• [Exercise details]: All of the data is to be printed again exactly as it appears.

• [Entries taken from a collection]:
_ _ _

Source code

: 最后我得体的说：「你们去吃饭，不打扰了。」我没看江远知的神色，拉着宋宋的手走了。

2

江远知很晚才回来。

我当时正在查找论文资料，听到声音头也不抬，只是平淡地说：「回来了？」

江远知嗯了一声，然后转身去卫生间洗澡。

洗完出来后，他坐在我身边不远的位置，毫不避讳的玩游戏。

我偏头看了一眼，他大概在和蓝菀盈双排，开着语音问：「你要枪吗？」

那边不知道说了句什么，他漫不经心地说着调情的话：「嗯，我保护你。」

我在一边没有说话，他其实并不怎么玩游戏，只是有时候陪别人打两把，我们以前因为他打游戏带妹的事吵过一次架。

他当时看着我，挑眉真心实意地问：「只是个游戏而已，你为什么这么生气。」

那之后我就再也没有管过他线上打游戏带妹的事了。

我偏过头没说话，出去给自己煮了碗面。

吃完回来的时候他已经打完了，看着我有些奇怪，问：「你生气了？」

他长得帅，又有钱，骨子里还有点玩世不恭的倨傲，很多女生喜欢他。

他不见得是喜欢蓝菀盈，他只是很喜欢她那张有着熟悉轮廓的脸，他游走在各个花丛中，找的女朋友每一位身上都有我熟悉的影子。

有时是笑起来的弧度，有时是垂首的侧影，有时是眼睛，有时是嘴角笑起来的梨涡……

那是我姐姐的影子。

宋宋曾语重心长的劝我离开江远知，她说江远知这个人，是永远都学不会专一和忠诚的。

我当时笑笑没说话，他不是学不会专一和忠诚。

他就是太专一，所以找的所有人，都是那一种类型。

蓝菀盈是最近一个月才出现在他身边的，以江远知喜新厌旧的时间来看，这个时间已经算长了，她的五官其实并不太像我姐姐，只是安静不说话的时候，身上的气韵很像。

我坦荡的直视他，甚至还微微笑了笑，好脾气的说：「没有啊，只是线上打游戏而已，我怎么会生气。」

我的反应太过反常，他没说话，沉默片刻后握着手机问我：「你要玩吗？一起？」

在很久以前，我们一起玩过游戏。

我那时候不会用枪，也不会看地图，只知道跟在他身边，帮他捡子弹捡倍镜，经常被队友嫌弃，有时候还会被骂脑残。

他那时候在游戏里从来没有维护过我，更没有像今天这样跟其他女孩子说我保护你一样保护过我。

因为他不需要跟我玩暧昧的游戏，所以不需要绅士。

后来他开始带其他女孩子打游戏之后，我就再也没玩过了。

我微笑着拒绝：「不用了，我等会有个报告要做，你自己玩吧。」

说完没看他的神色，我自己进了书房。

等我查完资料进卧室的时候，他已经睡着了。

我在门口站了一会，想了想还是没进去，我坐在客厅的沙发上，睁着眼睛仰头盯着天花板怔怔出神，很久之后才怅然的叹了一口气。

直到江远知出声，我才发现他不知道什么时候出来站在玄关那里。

_ _ _

• [Exercise output]:
Source code

: 最后我得体的说：「你们去吃饭，不打扰了。」我没看江远知的神色，拉着宋宋的手走了。

2

江远知很晚才回来。

我当时正在查找论文资料，听到声音头也不抬，只是平淡地说：「回来了？」

江远知嗯了一声，然后转身去卫生间洗澡。

洗完出来后，他坐在我身边不远的位置，毫不避讳的玩游戏。

我偏头看了一眼，他大概在和蓝菀盈双排，开着语音问：「你要枪吗？」

那边不知道说了句什么，他漫不经心地说着调情的话：「嗯，我保护你。」

我在一边没有说话，他其实并不怎么玩游戏，只是有时候陪别人打两把，我们以前因为他打游戏带妹的事吵过一次架。

他当时看着我，挑眉真心实意地问：「只是个游戏而已，你为什么这么生气。」

那之后我就再也没有管过他线上打游戏带妹的事了。

我偏过头没说话，出去给自己煮了碗面。

吃完回来的时候他已经打完了，看着我有些奇怪，问：「你生气了？」

他长得帅，又有钱，骨子里还有点玩世不恭的倨傲，很多女生喜欢他。

他不见得是喜欢蓝菀盈，他只是很喜欢她那张有着熟悉轮廓的脸，他游走在各个花丛中，找的女朋友每一位身上都有我熟悉的影子。

有时是笑起来的弧度，有时是垂首的侧影，有时是眼睛，有时是嘴角笑起来的梨涡……

那是我姐姐的影子。

宋宋曾语重心长的劝我离开江远知，她说江远知这个人，是永远都学不会专一和忠诚的。

我当时笑笑没说话，他不是学不会专一和忠诚。

他就是太专一，所以找的所有人，都是那一种类型。

蓝菀盈是最近一个月才出现在他身边的，以江远知喜新厌旧的时间来看，这个时间已经算长了，她的五官其实并不太像我姐姐，只是安静不说话的时候，身上的气韵很像。

我坦荡的直视他，甚至还微微笑了笑，好脾气的说：「没有啊，只是线上打游戏而已，我怎么会生气。」

我的反应太过反常，他没说话，沉默片刻后握着手机问我：「你要玩吗？一起？」

在很久以前，我们一起玩过游戏。

我那时候不会用枪，也不会看地图，只知道跟在他身边，帮他捡子弹捡倍镜，经常被队友嫌弃，有时候还会被骂脑残。

他那时候在游戏里从来没有维护过我，更没有像今天这样跟其他女孩子说我保护你一样保护过我。

因为他不需要跟我玩暧昧的游戏，所以不需要绅士。

后来他开始带其他女孩子打游戏之后，我就再也没玩过了。

我微笑着拒绝：「不用了，我等会有个报告要做，你自己玩吧。」

说完没看他的神色，我自己进了书房。

等我查完资料进卧室的时候，他已经睡着了。

我在门口站了一会，想了想还是没进去，我坐在客厅的沙发上，睁着眼睛仰头盯着天花板怔怔出神，很久之后才怅然的叹了一口气。

直到江远知出声，我才发现他不知道什么时候出来站在玄关那里。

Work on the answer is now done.